Provided text =
The court followed the decision of the House of Lords in In re G (children), in which Baroness Hale said that there were three types of natural parents:

There are at least three ways in which a person may be or become a natural parent of a child, each of which may be a very significant factor in the child's welfare, depending upon the circumstances of the particular case. The first is genetic parenthood: the provision of the gametes which produce the child. This can be of deep significance on many levels. For the parent, perhaps particularly for a father, the knowledge that this is "his" child can bring a very special sense of love for and commitment to that child which will be of great benefit to the child (see, for example, the psychiatric evidence in Re C (MA) (An Infant) [1966] 1 WLR 646). For the child, he reaps the benefit not only of that love and commitment, but also of knowing his own origins and lineage, which is an important component in finding an individual sense of self as one grows up. The knowledge of that genetic link may also be an important (although certainly not an essential) component in the love and commitment felt by the wider family, perhaps especially grandparents, from which the child has so much to gain.

The second is gestational parenthood: the conceiving and bearing of the child. The mother who bears the child is legally the child's mother, whereas the mother who provided the egg is not: 1990 Act, s 27. While this may be partly for reasons of certainty and convenience, it also recognises a deeper truth: that the process of carrying a child and giving him birth (which may well be followed by breast-feeding for some months) brings with it, in the vast majority of cases, a very special relationship between mother and child, a relationship which is different from any other.

The third is social and psychological parenthood: the relationship which develops through the child demanding and the parent providing for the child's needs, initially at the most basic level of feeding, nurturing, comforting and loving, and later at the more sophisticated level of guiding, socialising, educating and protecting. The phrase "psychological parent" gained most currency from the influential work of Goldstein, Freud and Solnit, Beyond the Best Interests of the Child (1973), who defined it thus:

"A psychological parent is one who, on a continuous, day-to-day basis, through interaction, companionship, interplay, and mutuality, fulfils the child's psychological needs for a parent, as well as the child's physical needs. The psychological parent may be a biological, adoptive, foster or common law parent."

Information given =
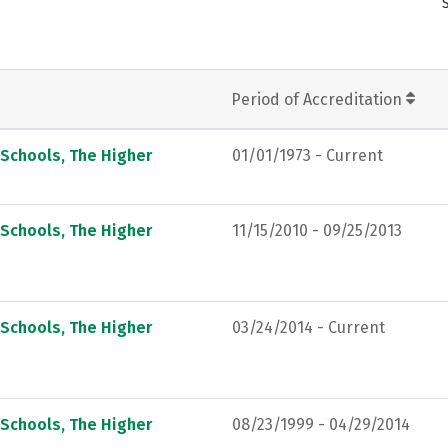
Period of Accreditation
 Schools, The Higher
01/01/1973 - Current
 Schools, The Higher
11/15/2010 - 09/25/2013
 Schools, The Higher
03/24/2014 - Current
 Schools, The Higher
08/23/1999 - 04/29/2014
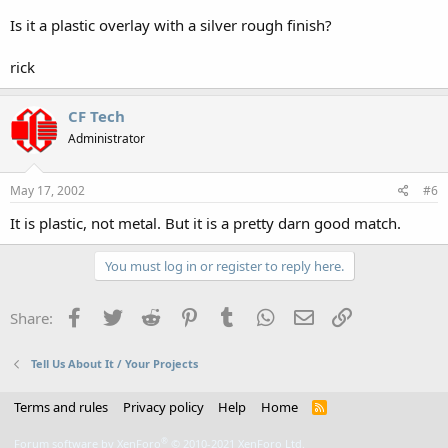
Is it a plastic overlay with a silver rough finish?
rick
CF Tech
Administrator
May 17, 2002
#6
It is plastic, not metal. But it is a pretty darn good match.
You must log in or register to reply here.
Facebook
Twitter
Reddit
Pinterest
Tumblr
WhatsApp
Email
Link
Share:
Tell Us About It / Your Projects
Terms and rules
Privacy policy
Help
Home
R
S
S
®
Forum software by XenForo
© 2010-2021 XenForo Ltd.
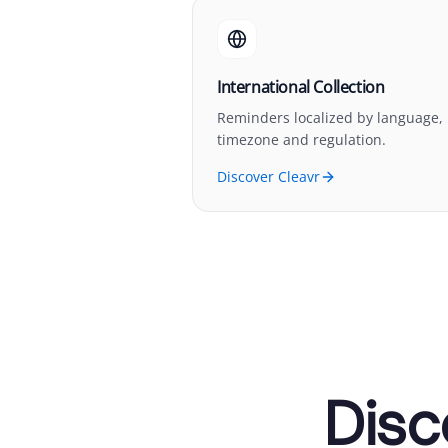
International Collection
Reminders localized by language,
timezone and regulation.
Discover Cleavr
Disc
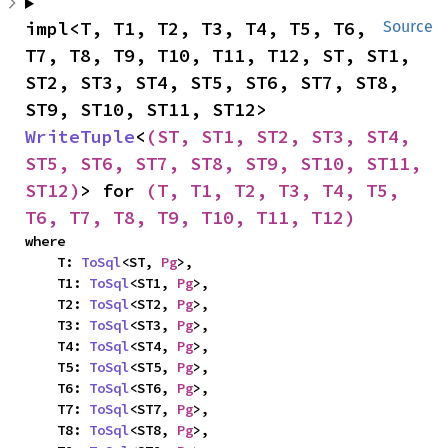
impl<T, T1, T2, T3, T4, T5, T6, 
Source
T7, T8, T9, T10, T11, T12, ST, ST1, 
ST2, ST3, ST4, ST5, ST6, ST7, ST8, 
ST9, ST10, ST11, ST12> 
WriteTuple
<
(ST, ST1, ST2, ST3, ST4, 
ST5, ST6, ST7, ST8, ST9, ST10, ST11, 
ST12)
> for 
(T, T1, T2, T3, T4, T5, 
T6, T7, T8, T9, T10, T11, T12)
where

    T: 
ToSql
<ST, 
Pg
>,

    T1: 
ToSql
<ST1, 
Pg
>,

    T2: 
ToSql
<ST2, 
Pg
>,

    T3: 
ToSql
<ST3, 
Pg
>,

    T4: 
ToSql
<ST4, 
Pg
>,

    T5: 
ToSql
<ST5, 
Pg
>,

    T6: 
ToSql
<ST6, 
Pg
>,

    T7: 
ToSql
<ST7, 
Pg
>,

    T8: 
ToSql
<ST8, 
Pg
>,
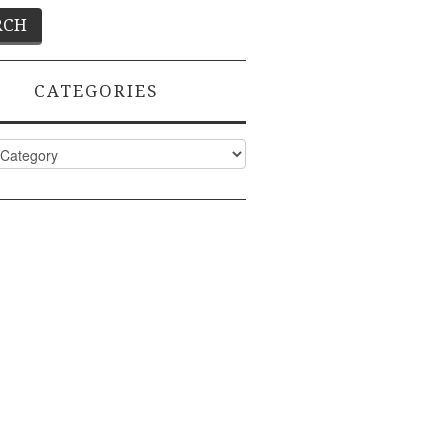
CATEGORIES
ies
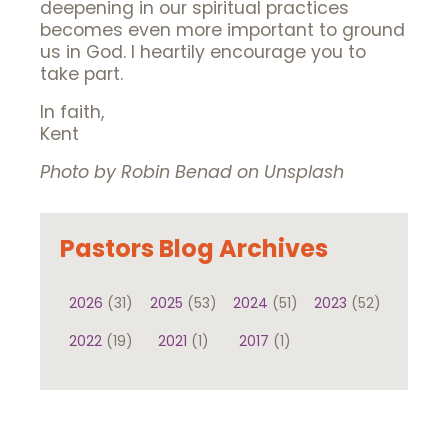
deepening in our spiritual practices
becomes even more important to ground
us in God. I heartily encourage you to
take part.
In faith,
Kent
Photo by Robin Benad on Unsplash
Pastors Blog Archives
2026
(31)
2025
(53)
2024
(51)
2023
(52)
2022
(19)
2021
(1)
2017
(1)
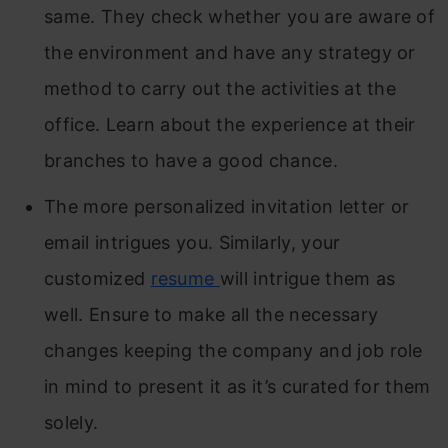
same. They check whether you are aware of
the environment and have any strategy or
method to carry out the activities at the
office. Learn about the experience at their
branches to have a good chance.
The more personalized invitation letter or
email intrigues you. Similarly, your
customized
resume
will intrigue them as
well. Ensure to make all the necessary
changes keeping the company and job role
in mind to present it as it’s curated for them
solely.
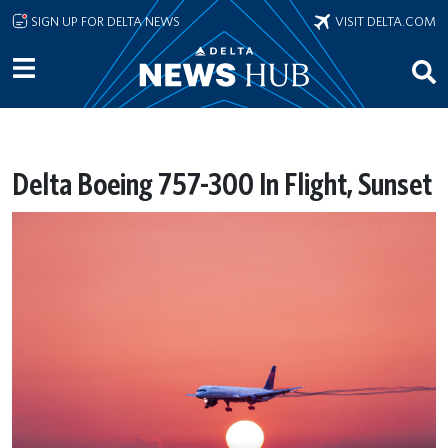
Skip to main content
SIGN UP FOR DELTA NEWS
VISIT DELTA.COM
Delta Boeing 757-300 In Flight, Sunset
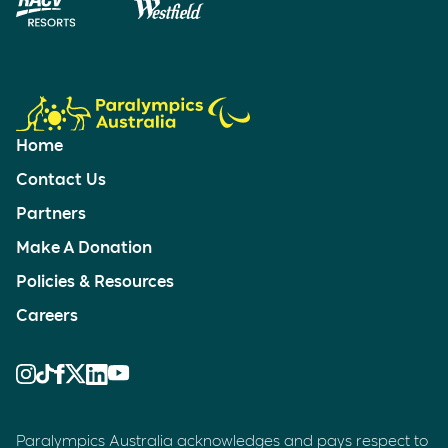
Home
Contact Us
Partners
Make A Donation
Policies & Resources
Careers
Paralympics Australia acknowledges and pays respect to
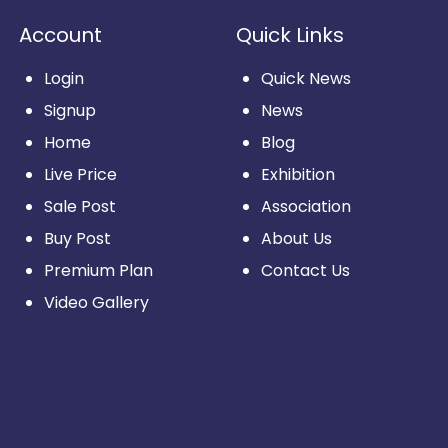
Account
Quick Links
Login
Quick News
Signup
News
Home
Blog
Live Price
Exhibition
Sale Post
Association
Buy Post
About Us
Premium Plan
Contact Us
Video Gallery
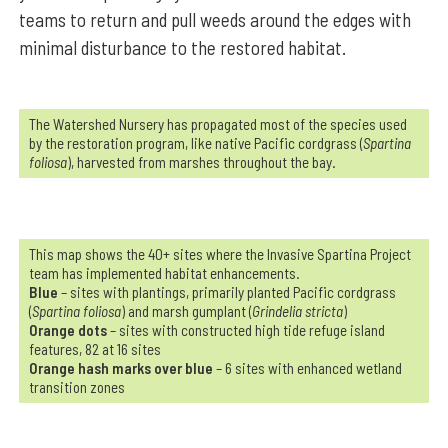
teams to return and pull weeds around the edges with
minimal disturbance to the restored habitat.
The Watershed Nursery has propagated most of the species used
by the restoration program, like native Pacific cordgrass (
Spartina
foliosa
), harvested from marshes throughout the bay.
This map shows the 40+ sites where the Invasive Spartina Project
team has implemented habitat enhancements.
Blue
– sites with plantings, primarily planted Pacific cordgrass
(
Spartina foliosa
) and marsh gumplant (
Grindelia stricta
)
Orange dots
– sites with constructed high tide refuge island
features, 82 at 16 sites
Orange hash marks over blue
– 6 sites with enhanced wetland
transition zones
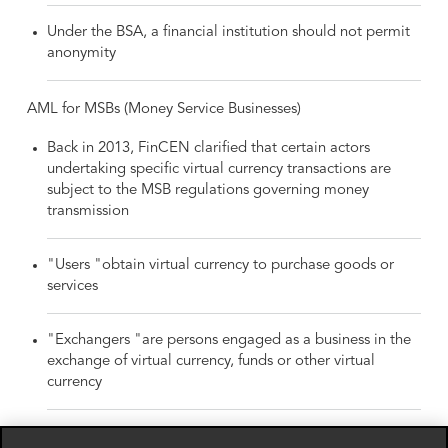
Under the BSA, a financial institution should not permit
anonymity
AML for MSBs (Money Service Businesses)
Back in 2013, FinCEN clarified that certain actors
undertaking specific virtual currency transactions are
subject to the MSB regulations governing money
transmission
"Users "obtain virtual currency to purchase goods or
services
"Exchangers "are persons engaged as a business in the
exchange of virtual currency, funds or other virtual
currency
"Administrators "are persons engaged as a business is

Your objective = Extend the excerpt on the three kinds of natural parenthood, starting right after the quoted definition of a psychological parent.

Answer to this exercise =
Of course, in the great majority of cases, the natural mother combines all three. She is the genetic, gestational and psychological parent. Her contribution to the welfare of the child is unique. The natural father combines genetic and psychological parenthood. His contribution is also unique. In these days when more parents share the tasks of child rearing and breadwinning, his contribution is often much closer to that of the mother than it used to be; but there are still families which divide their tasks on more traditional lines, in which case his contribution will be different and its importance will often increase with the age of the child.

But there are also parents who are neither genetic nor gestational, but who have become the psychological parents of the child and thus have an important contribution to make to their welfare. Adoptive parents are the most obvious example, but there are many others.

Re G was a case involving a fight between a lesbian couple about their children. The biological mother, who had used an IVF clinic, tried to stop her former partner from having anything to do with the children. The case, on appeal, turned on the issue of whether the children should be removed from the mother and placed with her former partner. The mother was ultimately successful.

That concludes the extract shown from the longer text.